New York is home to the oldest steakhouse, which has been in business since it opened in 1868.
The Old Homestead Steakhouse, located on 9th Avenue in New York City, has been serving steaks for over a century. According to Mashed, when the restaurant started it had just five tables and is now capable of serving up to 800 people for dine-in service.
At the entrance of The Old Homestead Steakhouse it is possible to see Annabell, a cow statue that welcomes the restaurant. Patrons dine in red booths while listening to jazz music.
The old restaurant has specialized in beef. According to the Old Homestead website, the place is legendary for its premium USDA Texas-size cuts of beef, whether it’s their signature sirloin, porterhouse, or filet mignon.
While it has grown, the 150-year-old restaurant hasn’t changed much in terms of the quality of food service it offers. “Customers come here for a reason: gigantic cuts of prime dry-aged beef… They know they’re getting quantity and quality,” says Greg Sherry, one of the restaurant’s co-owners.
giant steaks
“For sheer quantity, nothing can beat Homestead. When you order a steak for two, a prodigious steak arrives, thicker than the Manhattan phone book and twice as heavy,” says culinary writer Ruth Reichl in a feature on Old Homestead Steakhouse for The New York Times.
Kobe and Wagyu beef
The Sherry brothers, current co-owners of the restaurant, have been pioneers in the meat industry, helping the Japanese comply with USDA regulations to lift the ban on importing Kobe beef and bring in this type of beef imported into US territory.

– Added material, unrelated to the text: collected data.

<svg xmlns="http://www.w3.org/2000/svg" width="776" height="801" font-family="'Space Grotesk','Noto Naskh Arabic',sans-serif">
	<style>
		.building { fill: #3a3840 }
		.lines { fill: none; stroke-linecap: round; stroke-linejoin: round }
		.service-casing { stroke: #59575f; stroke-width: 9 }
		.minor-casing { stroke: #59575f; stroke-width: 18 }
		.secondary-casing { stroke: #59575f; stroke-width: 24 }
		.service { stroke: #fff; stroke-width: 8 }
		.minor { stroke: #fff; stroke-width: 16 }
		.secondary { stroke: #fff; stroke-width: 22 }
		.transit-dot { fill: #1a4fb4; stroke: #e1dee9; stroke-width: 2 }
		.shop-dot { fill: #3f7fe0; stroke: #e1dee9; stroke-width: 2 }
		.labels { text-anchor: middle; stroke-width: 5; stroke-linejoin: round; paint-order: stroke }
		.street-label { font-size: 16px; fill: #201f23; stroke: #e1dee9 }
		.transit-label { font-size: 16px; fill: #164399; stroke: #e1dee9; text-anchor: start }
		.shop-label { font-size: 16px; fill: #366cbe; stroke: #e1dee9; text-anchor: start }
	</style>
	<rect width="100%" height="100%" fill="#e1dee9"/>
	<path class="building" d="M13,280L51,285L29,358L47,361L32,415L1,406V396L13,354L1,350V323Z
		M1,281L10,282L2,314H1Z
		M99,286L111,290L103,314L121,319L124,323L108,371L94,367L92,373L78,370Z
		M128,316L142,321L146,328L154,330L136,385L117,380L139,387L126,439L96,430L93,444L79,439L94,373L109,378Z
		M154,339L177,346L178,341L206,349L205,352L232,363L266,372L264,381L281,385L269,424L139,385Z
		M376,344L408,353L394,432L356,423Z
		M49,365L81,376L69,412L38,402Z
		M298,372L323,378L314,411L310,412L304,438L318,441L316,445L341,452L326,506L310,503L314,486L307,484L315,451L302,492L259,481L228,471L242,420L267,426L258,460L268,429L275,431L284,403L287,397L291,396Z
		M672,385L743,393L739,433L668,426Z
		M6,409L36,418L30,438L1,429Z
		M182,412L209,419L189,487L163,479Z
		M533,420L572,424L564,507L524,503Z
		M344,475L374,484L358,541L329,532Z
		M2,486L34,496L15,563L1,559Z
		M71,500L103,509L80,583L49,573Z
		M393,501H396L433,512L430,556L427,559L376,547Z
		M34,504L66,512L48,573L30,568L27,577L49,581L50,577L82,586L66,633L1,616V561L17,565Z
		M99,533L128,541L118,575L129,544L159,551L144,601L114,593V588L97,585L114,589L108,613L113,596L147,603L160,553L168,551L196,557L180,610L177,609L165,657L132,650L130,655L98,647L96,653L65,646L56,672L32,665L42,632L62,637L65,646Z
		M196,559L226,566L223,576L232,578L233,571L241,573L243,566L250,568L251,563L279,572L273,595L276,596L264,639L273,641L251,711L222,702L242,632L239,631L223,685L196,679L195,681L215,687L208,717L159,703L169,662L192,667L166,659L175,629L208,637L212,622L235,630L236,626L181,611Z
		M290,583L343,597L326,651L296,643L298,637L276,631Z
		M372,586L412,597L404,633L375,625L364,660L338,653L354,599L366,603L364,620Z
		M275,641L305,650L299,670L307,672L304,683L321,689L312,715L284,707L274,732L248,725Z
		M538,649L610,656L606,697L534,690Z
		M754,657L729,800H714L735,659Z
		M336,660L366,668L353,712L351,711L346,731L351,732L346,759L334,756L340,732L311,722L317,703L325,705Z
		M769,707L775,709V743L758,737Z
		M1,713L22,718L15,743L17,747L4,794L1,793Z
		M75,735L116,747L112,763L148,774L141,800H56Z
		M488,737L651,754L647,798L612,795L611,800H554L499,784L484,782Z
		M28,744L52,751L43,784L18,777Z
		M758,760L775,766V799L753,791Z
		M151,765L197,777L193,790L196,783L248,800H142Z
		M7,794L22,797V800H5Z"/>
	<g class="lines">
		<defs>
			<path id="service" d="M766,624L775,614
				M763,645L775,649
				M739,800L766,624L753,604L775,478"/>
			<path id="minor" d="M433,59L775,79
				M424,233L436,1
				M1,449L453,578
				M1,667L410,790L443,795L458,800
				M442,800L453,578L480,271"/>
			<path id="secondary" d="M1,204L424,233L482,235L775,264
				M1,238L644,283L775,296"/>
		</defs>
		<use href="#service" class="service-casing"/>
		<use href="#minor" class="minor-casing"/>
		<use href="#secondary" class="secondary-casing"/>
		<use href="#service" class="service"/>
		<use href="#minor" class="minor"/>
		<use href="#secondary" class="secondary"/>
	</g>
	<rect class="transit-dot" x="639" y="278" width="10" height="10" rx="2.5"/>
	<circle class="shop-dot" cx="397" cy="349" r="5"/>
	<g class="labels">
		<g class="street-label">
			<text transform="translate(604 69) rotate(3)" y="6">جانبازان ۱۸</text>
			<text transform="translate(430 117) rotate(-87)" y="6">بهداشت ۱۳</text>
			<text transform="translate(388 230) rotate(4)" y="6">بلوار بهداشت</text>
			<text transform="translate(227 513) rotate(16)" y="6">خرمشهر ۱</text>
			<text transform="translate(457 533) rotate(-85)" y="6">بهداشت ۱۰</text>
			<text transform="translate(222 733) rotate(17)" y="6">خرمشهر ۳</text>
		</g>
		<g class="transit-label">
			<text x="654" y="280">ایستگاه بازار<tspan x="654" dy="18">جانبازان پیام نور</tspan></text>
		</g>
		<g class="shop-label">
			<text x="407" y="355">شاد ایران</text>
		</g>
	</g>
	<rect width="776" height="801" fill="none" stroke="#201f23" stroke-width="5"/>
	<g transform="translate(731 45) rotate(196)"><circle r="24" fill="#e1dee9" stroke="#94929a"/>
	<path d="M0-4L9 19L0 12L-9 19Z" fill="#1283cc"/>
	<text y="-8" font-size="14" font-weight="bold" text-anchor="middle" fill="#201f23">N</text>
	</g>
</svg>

Relationships in Japan allowed Greg to gain access to Prized Wagyu, sold only at special auctions in Japan, becoming the only foreign restaurateur or meat supplier allowed to participate in these exclusive auctions.
Old Homestead can offer its customers Wagyu beef, an expensive Japanese beef prized for its flavor, juiciness, and tenderness.
Family business
70 years ago, The Old Homestead Steakhouse became a family business when Harry Sherry, grandfather of current owners and brothers Greg and Marc Sherry, bought the establishment after starting out as a dishwasher at the restaurant.
The current owners, like their grandfather, started from scratch as dishwashers, busboys and food preparation assistants, even though they have degrees in the restaurant and hospitality industry.
The Old Homestead family has been very protective of their brand, which is why they have turned down several business offers to franchise. Although the restaurant has already spread to two other locations, both in casinos: one in Atlantic City and one in Las Vegas.